- [Task data]
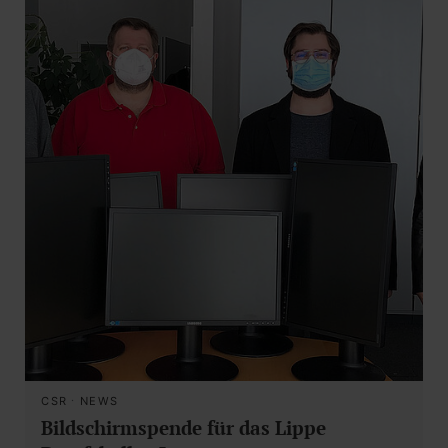
CSR
·
NEWS
Bildschirmspende für das Lippe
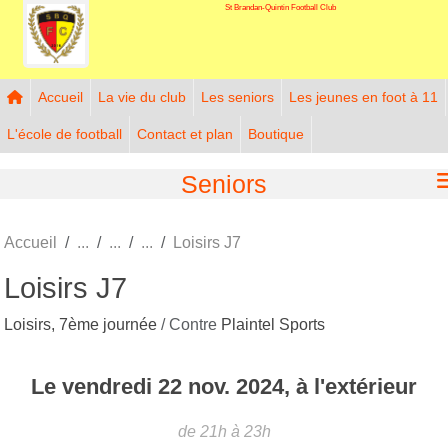
St Brandan-Quintin Football Club
Panneau de gestion des cookies
Accueil
La vie du club
Les seniors
Les jeunes en foot à 11
L'école de football
Contact et plan
Boutique
Seniors
Accueil
Loisirs J7
Loisirs J7
Loisirs, 7ème journée
/ Contre
Plaintel Sports
Le
vendredi
22
nov.
2024
, à l'extérieur
de 21h à 23h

- [What is required]
Only a word-for-word repetition of the lines from the one containing "Les seniors" to the final line of the data above counts as the answer.

- [Output of the exercise]
Les seniors
Les jeunes en foot à 11
L'école de football
Contact et plan
Boutique
Seniors
Accueil
Loisirs J7
Loisirs J7
Loisirs, 7ème journée
/ Contre
Plaintel Sports
Le
vendredi
22
nov.
2024
, à l'extérieur
de 21h à 23h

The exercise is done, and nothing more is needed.